- Born: November 30, 1886 Columbus, Ohio
- Died: February 19, 1968 (aged 81) Central Valley, New York, USA
- Occupation: Writer
- Writing career
- Genre: Children's non-fiction

= Jeanette Eaton =

American writer (1886–1968)

Jeanette Eaton (November 30, 1886 – February 19, 1968) was an American writer of children's books, primarily biography and history. Four times she was one of the runners-up for the annual Newbery Medal. She was a suffragist and feminist.

==Biography==
Eaton was born in Columbus, Ohio. She received a Bachelor of Arts degree from Vassar College in 1908 and a Master of Arts degree from Ohio State University in 1910.

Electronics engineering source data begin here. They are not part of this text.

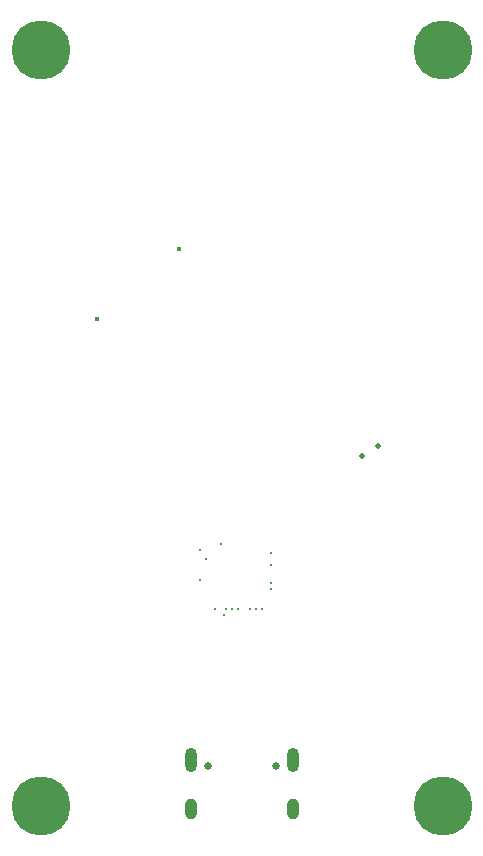
<source format=gbs>
G04 #@! TF.GenerationSoftware,KiCad,Pcbnew,9.0.3*
G04 #@! TF.CreationDate,2025-07-18T23:55:16-07:00*
G04 #@! TF.ProjectId,kikard,6b696b61-7264-42e6-9b69-6361645f7063,rev?*
G04 #@! TF.SameCoordinates,Original*
G04 #@! TF.FileFunction,Soldermask,Bot*
G04 #@! TF.FilePolarity,Negative*
%FSLAX46Y46*%
G04 Gerber Fmt 4.6, Leading zero omitted, Abs format (unit mm)*
G04 Created by KiCad (PCBNEW 9.0.3) date 2025-07-18 23:55:16*
%MOMM*%
%LPD*%
G01*
G04 APERTURE LIST*
%ADD10C,5.000000*%
%ADD11C,0.400000*%
%ADD12C,0.650000*%
%ADD13O,1.000000X2.100000*%
%ADD14O,1.000000X1.800000*%
%ADD15C,0.500000*%
%ADD16C,0.250000*%
G04 APERTURE END LIST*
D10*
X167000000Y-132000000D03*
D11*
X137700000Y-90800000D03*
X144700000Y-84800000D03*
D10*
X133000000Y-68000000D03*
D12*
X147110000Y-128615000D03*
X152890000Y-128615000D03*
D13*
X145680000Y-128115000D03*
X154320000Y-128115000D03*
D14*
X145680000Y-132265000D03*
X154320000Y-132265000D03*
D10*
X167000000Y-68000000D03*
X133000000Y-132000000D03*
D15*
X161500000Y-101500000D03*
X160200000Y-102400000D03*
D16*
X148200000Y-109850000D03*
X147700000Y-115350000D03*
X146950000Y-111100000D03*
X152450000Y-110600000D03*
X146450000Y-110350000D03*
X152450000Y-111600000D03*
X149700000Y-115350000D03*
X148450000Y-115850000D03*
X146450000Y-112850000D03*
X152450000Y-113600000D03*
X152450000Y-113100000D03*
X151700000Y-115350000D03*
X150700000Y-115350000D03*
X149200000Y-115350000D03*
X148700000Y-115350000D03*
X151200000Y-115350000D03*
M02*

</source>
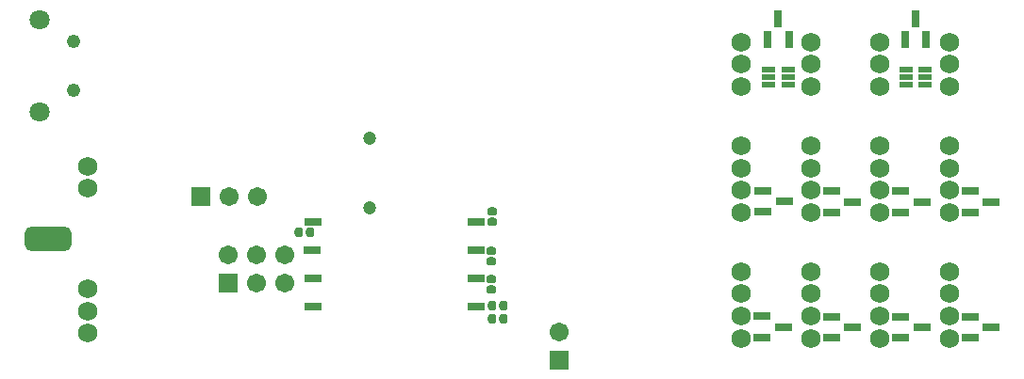
<source format=gbs>
G04 Layer_Color=16711935*
%FSLAX25Y25*%
%MOIN*%
G70*
G01*
G75*
G04:AMPARAMS|DCode=70|XSize=30mil|YSize=32mil|CornerRadius=8.4mil|HoleSize=0mil|Usage=FLASHONLY|Rotation=90.000|XOffset=0mil|YOffset=0mil|HoleType=Round|Shape=RoundedRectangle|*
%AMROUNDEDRECTD70*
21,1,0.03000,0.01520,0,0,90.0*
21,1,0.01320,0.03200,0,0,90.0*
1,1,0.01680,0.00760,0.00660*
1,1,0.01680,0.00760,-0.00660*
1,1,0.01680,-0.00760,-0.00660*
1,1,0.01680,-0.00760,0.00660*
%
%ADD70ROUNDEDRECTD70*%
G04:AMPARAMS|DCode=72|XSize=30mil|YSize=32mil|CornerRadius=8.4mil|HoleSize=0mil|Usage=FLASHONLY|Rotation=0.000|XOffset=0mil|YOffset=0mil|HoleType=Round|Shape=RoundedRectangle|*
%AMROUNDEDRECTD72*
21,1,0.03000,0.01520,0,0,0.0*
21,1,0.01320,0.03200,0,0,0.0*
1,1,0.01680,0.00660,-0.00760*
1,1,0.01680,-0.00660,-0.00760*
1,1,0.01680,-0.00660,0.00760*
1,1,0.01680,0.00660,0.00760*
%
%ADD72ROUNDEDRECTD72*%
G04:AMPARAMS|DCode=91|XSize=86.74mil|YSize=165.48mil|CornerRadius=23.69mil|HoleSize=0mil|Usage=FLASHONLY|Rotation=90.000|XOffset=0mil|YOffset=0mil|HoleType=Round|Shape=RoundedRectangle|*
%AMROUNDEDRECTD91*
21,1,0.08674,0.11811,0,0,90.0*
21,1,0.03937,0.16548,0,0,90.0*
1,1,0.04737,0.05906,0.01969*
1,1,0.04737,0.05906,-0.01969*
1,1,0.04737,-0.05906,-0.01969*
1,1,0.04737,-0.05906,0.01969*
%
%ADD91ROUNDEDRECTD91*%
%ADD94C,0.06706*%
%ADD95R,0.06706X0.06706*%
%ADD96R,0.06706X0.06706*%
%ADD97C,0.04737*%
%ADD98C,0.06800*%
%ADD99C,0.07099*%
%ADD100C,0.04900*%
%ADD101R,0.04540X0.02178*%
%ADD102R,0.06312X0.03162*%
%ADD103R,0.03162X0.06312*%
D70*
X168000Y45390D02*
D03*
Y41600D02*
D03*
X168500Y55610D02*
D03*
Y59400D02*
D03*
X168000Y35390D02*
D03*
Y31600D02*
D03*
D72*
X100130Y52000D02*
D03*
X103900D02*
D03*
X168510Y25903D02*
D03*
X172300D02*
D03*
X172270Y21403D02*
D03*
X168500D02*
D03*
D91*
X11500Y49500D02*
D03*
D94*
X85500Y64500D02*
D03*
X75500D02*
D03*
X95000Y44000D02*
D03*
Y34000D02*
D03*
X85000Y44000D02*
D03*
Y34000D02*
D03*
X75000Y44000D02*
D03*
X192000Y16500D02*
D03*
D95*
X65500Y64500D02*
D03*
X75000Y34000D02*
D03*
D96*
X192000Y6500D02*
D03*
D97*
X125016Y60736D02*
D03*
Y85146D02*
D03*
D98*
X330000Y82592D02*
D03*
Y58970D02*
D03*
Y74718D02*
D03*
Y66844D02*
D03*
X281000Y82592D02*
D03*
Y58970D02*
D03*
Y74718D02*
D03*
Y66844D02*
D03*
X256500Y38045D02*
D03*
Y14423D02*
D03*
Y30171D02*
D03*
Y22297D02*
D03*
X330000Y38045D02*
D03*
Y14423D02*
D03*
Y30171D02*
D03*
Y22297D02*
D03*
X281000Y38045D02*
D03*
Y14423D02*
D03*
Y30171D02*
D03*
Y22297D02*
D03*
X305500Y38045D02*
D03*
Y14423D02*
D03*
Y30171D02*
D03*
Y22297D02*
D03*
X25500Y75437D02*
D03*
Y67563D02*
D03*
Y31874D02*
D03*
Y24000D02*
D03*
Y16126D02*
D03*
X305500Y82592D02*
D03*
Y58970D02*
D03*
Y74718D02*
D03*
Y66844D02*
D03*
X256500Y82592D02*
D03*
Y58970D02*
D03*
Y74718D02*
D03*
Y66844D02*
D03*
X330000Y119374D02*
D03*
Y111500D02*
D03*
Y103626D02*
D03*
X256500D02*
D03*
Y111500D02*
D03*
Y119374D02*
D03*
X281000Y103626D02*
D03*
Y111500D02*
D03*
Y119374D02*
D03*
X305500Y103626D02*
D03*
Y111500D02*
D03*
Y119374D02*
D03*
D99*
X8468Y94563D02*
D03*
Y127437D02*
D03*
D100*
X20378Y119760D02*
D03*
Y102240D02*
D03*
D101*
X272945Y104441D02*
D03*
Y107000D02*
D03*
Y109559D02*
D03*
X266055D02*
D03*
Y107000D02*
D03*
Y104441D02*
D03*
X321445D02*
D03*
Y107000D02*
D03*
Y109559D02*
D03*
X314555D02*
D03*
Y107000D02*
D03*
Y104441D02*
D03*
D102*
X263760Y22163D02*
D03*
Y14682D02*
D03*
X271240Y18422D02*
D03*
X288349Y21974D02*
D03*
Y14493D02*
D03*
X295829Y18234D02*
D03*
X264060Y66611D02*
D03*
Y59130D02*
D03*
X271540Y62871D02*
D03*
X312760Y66474D02*
D03*
Y58993D02*
D03*
X320240Y62734D02*
D03*
X288260Y66474D02*
D03*
Y58993D02*
D03*
X295740Y62734D02*
D03*
X337260Y66474D02*
D03*
Y58993D02*
D03*
X344740Y62734D02*
D03*
X337260Y21974D02*
D03*
Y14493D02*
D03*
X344740Y18234D02*
D03*
X312760Y21974D02*
D03*
Y14493D02*
D03*
X320240Y18234D02*
D03*
X105100Y25700D02*
D03*
X105200Y35700D02*
D03*
X104800Y45700D02*
D03*
X105200Y55700D02*
D03*
X162700D02*
D03*
Y45700D02*
D03*
Y35700D02*
D03*
Y25700D02*
D03*
D103*
X314260Y120260D02*
D03*
X321740D02*
D03*
X318000Y127740D02*
D03*
X265760Y120260D02*
D03*
X273240D02*
D03*
X269500Y127740D02*
D03*
M02*

</source>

Eaton was a supporter of women's rights since at least her college years, giving her first public suffragist speech soon after she finished college. In 1915 she co-authored, along with Bertha Morton Stevens, Commercial Work and Training for Girls, which examined the harsh working conditions of women for that time period. In an article in Harper's Weekly in August 1915 she argued that modern inventions, such as electricity, washing machines, and typewriters, were the "best friend" of women, not suffrage nor education. She also wrote at least one article for The Masses, a periodical published from 1911 to 1917 which had socialist, feminist, and free-love writings. By the late 1920s, she was becoming a recognized writer. She was also an editor for the children's magazine Story Parade. She continued writing for feminist periodicals such as AWA [American Woman's Association] Bulletin and Woman's Journal. Her strong feminist views were readily apparent in a November 1915 article she wrote for The Masses:

"The woman's magazine is the savior of society, man's best friend, the final hope of our chivalric civilization. Woman's ambitions, her independence, the assertion of her own free personality are gradually but certainly inhibited by a few years of such reading".

Her writing, which included many biographies for young adults, has sometimes been thought "melodramatic" and to have "bordered on the overblown", but her biography of Mohandas Gandhi, Gandhi, Fighter Without a Sword (1950, a 1951 Newbery Honor book) "was written in a more muted and understated style". She was given the 1959 Ohioana Award for her 1958 young adult biography of Mark Twain, America's Own Mark Twain. Several of her books were positively reviewed in Boy's Life.

She died in Central Valley, New York. Her papers are held at the University of Minnesota Library, the Children's Literature Research Collections.

==Selected works==
- Commercial Work and Training for Girls (1915, coauthor with Bertha Morton Stevens)
- The Story of Light (1927)
- The Story of Transportation (1928)
- A Daughter of the Seine: The Life of Madame Roland (1929) (NH 1930)
- Jeanne d'Arc, the Warrior Saint (1931)
- The Flame, Saint Catherine of Sienna (1931)
- Young Lafayette (1932)
- Herdboy of Hungary (1932) (collaboration with Alexander Finta)
- Behind the Show Window (1935)
- Betsy's Napoleon (1936)
- Leader By Destiny: George Washington, Man and Patriot (1938) (NH 1939)
- Narcissa Whitman: Pioneer of Oregon (1941)
- Heroines of the Sky (1942) (coauthor with Jean Adams and Margaret Kimball)
- Lone Journey (1944)
- Lone Journey: The Life of Roger Williams (1944) (NH 1945)
- David Livingstone, Foe of Darkness (1947)
- That Lively Man, Ben Franklin (1948)
- Buckley O'Neill of Arizona (1949)
- Leaders in Other Lands (1950)
- Washington, the Nation's First Hero (1951)
- Gandhi, Fighter Without a Sword (1950) (NH 1951)
- Lee, the Gallant General (1953)
- The Story of Eleanor Roosevelt (1954)
- Trumpeter's Tale: The Story of Young Louis Armstrong (1955)
- The Golden Stamp Book of George Washington (1956)
- America's Own Mark Twain (1958)

NH: Four children's books by Eaton were among the annual Newbery Medal runners-up, now called Newbery Honor Books.